### DATA
--

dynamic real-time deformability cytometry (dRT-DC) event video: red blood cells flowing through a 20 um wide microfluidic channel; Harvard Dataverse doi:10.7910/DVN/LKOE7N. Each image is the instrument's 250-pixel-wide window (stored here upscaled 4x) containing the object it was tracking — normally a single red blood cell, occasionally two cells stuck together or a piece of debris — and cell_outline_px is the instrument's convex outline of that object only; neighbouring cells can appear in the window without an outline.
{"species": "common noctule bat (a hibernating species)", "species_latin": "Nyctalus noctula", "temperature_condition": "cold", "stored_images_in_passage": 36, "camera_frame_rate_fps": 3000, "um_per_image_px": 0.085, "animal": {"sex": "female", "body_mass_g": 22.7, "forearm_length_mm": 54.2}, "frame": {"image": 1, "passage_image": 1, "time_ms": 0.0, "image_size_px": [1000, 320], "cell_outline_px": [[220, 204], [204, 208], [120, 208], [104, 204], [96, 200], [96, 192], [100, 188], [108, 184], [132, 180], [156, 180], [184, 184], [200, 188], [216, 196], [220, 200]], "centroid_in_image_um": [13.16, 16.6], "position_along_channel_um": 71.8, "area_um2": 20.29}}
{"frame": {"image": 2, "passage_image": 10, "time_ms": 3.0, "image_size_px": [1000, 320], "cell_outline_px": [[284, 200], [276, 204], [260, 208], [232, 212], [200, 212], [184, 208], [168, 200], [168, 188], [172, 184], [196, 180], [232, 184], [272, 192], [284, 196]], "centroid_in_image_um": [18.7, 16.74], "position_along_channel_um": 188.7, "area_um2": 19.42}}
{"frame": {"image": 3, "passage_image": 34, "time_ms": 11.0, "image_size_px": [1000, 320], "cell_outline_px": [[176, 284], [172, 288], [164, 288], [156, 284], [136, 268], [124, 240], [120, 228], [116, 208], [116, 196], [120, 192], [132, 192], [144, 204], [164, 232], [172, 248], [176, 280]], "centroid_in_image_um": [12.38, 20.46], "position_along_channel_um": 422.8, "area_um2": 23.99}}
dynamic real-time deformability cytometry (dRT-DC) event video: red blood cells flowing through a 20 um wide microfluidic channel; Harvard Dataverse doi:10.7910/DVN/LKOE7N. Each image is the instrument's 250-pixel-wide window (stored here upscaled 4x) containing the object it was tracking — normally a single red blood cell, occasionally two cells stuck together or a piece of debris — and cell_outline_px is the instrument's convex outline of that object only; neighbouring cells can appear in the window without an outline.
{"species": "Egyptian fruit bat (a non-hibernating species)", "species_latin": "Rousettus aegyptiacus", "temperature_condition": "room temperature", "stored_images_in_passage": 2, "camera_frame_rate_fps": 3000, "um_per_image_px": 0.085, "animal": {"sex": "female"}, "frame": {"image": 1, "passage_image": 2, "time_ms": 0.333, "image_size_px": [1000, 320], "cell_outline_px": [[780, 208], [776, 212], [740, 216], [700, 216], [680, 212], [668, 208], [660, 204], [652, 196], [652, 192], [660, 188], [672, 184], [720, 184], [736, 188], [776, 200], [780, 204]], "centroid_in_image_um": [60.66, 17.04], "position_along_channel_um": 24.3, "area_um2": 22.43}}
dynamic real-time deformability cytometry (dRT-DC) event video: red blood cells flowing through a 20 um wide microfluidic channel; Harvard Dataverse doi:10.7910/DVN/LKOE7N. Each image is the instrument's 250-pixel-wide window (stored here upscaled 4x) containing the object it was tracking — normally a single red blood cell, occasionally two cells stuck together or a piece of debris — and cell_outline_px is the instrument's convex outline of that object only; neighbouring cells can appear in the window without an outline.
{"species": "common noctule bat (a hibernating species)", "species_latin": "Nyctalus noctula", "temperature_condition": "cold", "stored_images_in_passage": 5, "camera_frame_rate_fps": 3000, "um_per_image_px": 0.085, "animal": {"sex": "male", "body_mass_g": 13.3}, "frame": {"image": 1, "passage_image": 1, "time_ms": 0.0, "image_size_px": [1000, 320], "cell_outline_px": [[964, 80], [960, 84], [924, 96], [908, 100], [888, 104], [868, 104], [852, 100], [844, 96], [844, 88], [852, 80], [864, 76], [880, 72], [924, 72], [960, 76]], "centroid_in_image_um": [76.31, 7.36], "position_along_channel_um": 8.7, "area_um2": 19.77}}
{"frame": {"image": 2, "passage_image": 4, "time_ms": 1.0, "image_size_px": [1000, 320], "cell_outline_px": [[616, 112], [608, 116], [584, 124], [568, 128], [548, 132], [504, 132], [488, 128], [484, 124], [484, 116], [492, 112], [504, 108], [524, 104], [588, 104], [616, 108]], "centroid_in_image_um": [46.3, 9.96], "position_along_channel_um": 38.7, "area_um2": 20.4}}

--

### EXERCISE REQUIREMENTS
Give back all the data exactly as written.

### SOLUTION FOR THIS EXERCISE
dynamic real-time deformability cytometry (dRT-DC) event video: red blood cells flowing through a 20 um wide microfluidic channel; Harvard Dataverse doi:10.7910/DVN/LKOE7N. Each image is the instrument's 250-pixel-wide window (stored here upscaled 4x) containing the object it was tracking — normally a single red blood cell, occasionally two cells stuck together or a piece of debris — and cell_outline_px is the instrument's convex outline of that object only; neighbouring cells can appear in the window without an outline.
{"species": "common noctule bat (a hibernating species)", "species_latin": "Nyctalus noctula", "temperature_condition": "cold", "stored_images_in_passage": 36, "camera_frame_rate_fps": 3000, "um_per_image_px": 0.085, "animal": {"sex": "female", "body_mass_g": 22.7, "forearm_length_mm": 54.2}, "frame": {"image": 1, "passage_image": 1, "time_ms": 0.0, "image_size_px": [1000, 320], "cell_outline_px": [[220, 204], [204, 208], [120, 208], [104, 204], [96, 200], [96, 192], [100, 188], [108, 184], [132, 180], [156, 180], [184, 184], [200, 188], [216, 196], [220, 200]], "centroid_in_image_um": [13.16, 16.6], "position_along_channel_um": 71.8, "area_um2": 20.29}}
{"frame": {"image": 2, "passage_image": 10, "time_ms": 3.0, "image_size_px": [1000, 320], "cell_outline_px": [[284, 200], [276, 204], [260, 208], [232, 212], [200, 212], [184, 208], [168, 200], [168, 188], [172, 184], [196, 180], [232, 184], [272, 192], [284, 196]], "centroid_in_image_um": [18.7, 16.74], "position_along_channel_um": 188.7, "area_um2": 19.42}}
{"frame": {"image": 3, "passage_image": 34, "time_ms": 11.0, "image_size_px": [1000, 320], "cell_outline_px": [[176, 284], [172, 288], [164, 288], [156, 284], [136, 268], [124, 240], [120, 228], [116, 208], [116, 196], [120, 192], [132, 192], [144, 204], [164, 232], [172, 248], [176, 280]], "centroid_in_image_um": [12.38, 20.46], "position_along_channel_um": 422.8, "area_um2": 23.99}}
dynamic real-time deformability cytometry (dRT-DC) event video: red blood cells flowing through a 20 um wide microfluidic channel; Harvard Dataverse doi:10.7910/DVN/LKOE7N. Each image is the instrument's 250-pixel-wide window (stored here upscaled 4x) containing the object it was tracking — normally a single red blood cell, occasionally two cells stuck together or a piece of debris — and cell_outline_px is the instrument's convex outline of that object only; neighbouring cells can appear in the window without an outline.
{"species": "Egyptian fruit bat (a non-hibernating species)", "species_latin": "Rousettus aegyptiacus", "temperature_condition": "room temperature", "stored_images_in_passage": 2, "camera_frame_rate_fps": 3000, "um_per_image_px": 0.085, "animal": {"sex": "female"}, "frame": {"image": 1, "passage_image": 2, "time_ms": 0.333, "image_size_px": [1000, 320], "cell_outline_px": [[780, 208], [776, 212], [740, 216], [700, 216], [680, 212], [668, 208], [660, 204], [652, 196], [652, 192], [660, 188], [672, 184], [720, 184], [736, 188], [776, 200], [780, 204]], "centroid_in_image_um": [60.66, 17.04], "position_along_channel_um": 24.3, "area_um2": 22.43}}
dynamic real-time deformability cytometry (dRT-DC) event video: red blood cells flowing through a 20 um wide microfluidic channel; Harvard Dataverse doi:10.7910/DVN/LKOE7N. Each image is the instrument's 250-pixel-wide window (stored here upscaled 4x) containing the object it was tracking — normally a single red blood cell, occasionally two cells stuck together or a piece of debris — and cell_outline_px is the instrument's convex outline of that object only; neighbouring cells can appear in the window without an outline.
{"species": "common noctule bat (a hibernating species)", "species_latin": "Nyctalus noctula", "temperature_condition": "cold", "stored_images_in_passage": 5, "camera_frame_rate_fps": 3000, "um_per_image_px": 0.085, "animal": {"sex": "male", "body_mass_g": 13.3}, "frame": {"image": 1, "passage_image": 1, "time_ms": 0.0, "image_size_px": [1000, 320], "cell_outline_px": [[964, 80], [960, 84], [924, 96], [908, 100], [888, 104], [868, 104], [852, 100], [844, 96], [844, 88], [852, 80], [864, 76], [880, 72], [924, 72], [960, 76]], "centroid_in_image_um": [76.31, 7.36], "position_along_channel_um": 8.7, "area_um2": 19.77}}
{"frame": {"image": 2, "passage_image": 4, "time_ms": 1.0, "image_size_px": [1000, 320], "cell_outline_px": [[616, 112], [608, 116], [584, 124], [568, 128], [548, 132], [504, 132], [488, 128], [484, 124], [484, 116], [492, 112], [504, 108], [524, 104], [588, 104], [616, 108]], "centroid_in_image_um": [46.3, 9.96], "position_along_channel_um": 38.7, "area_um2": 20.4}}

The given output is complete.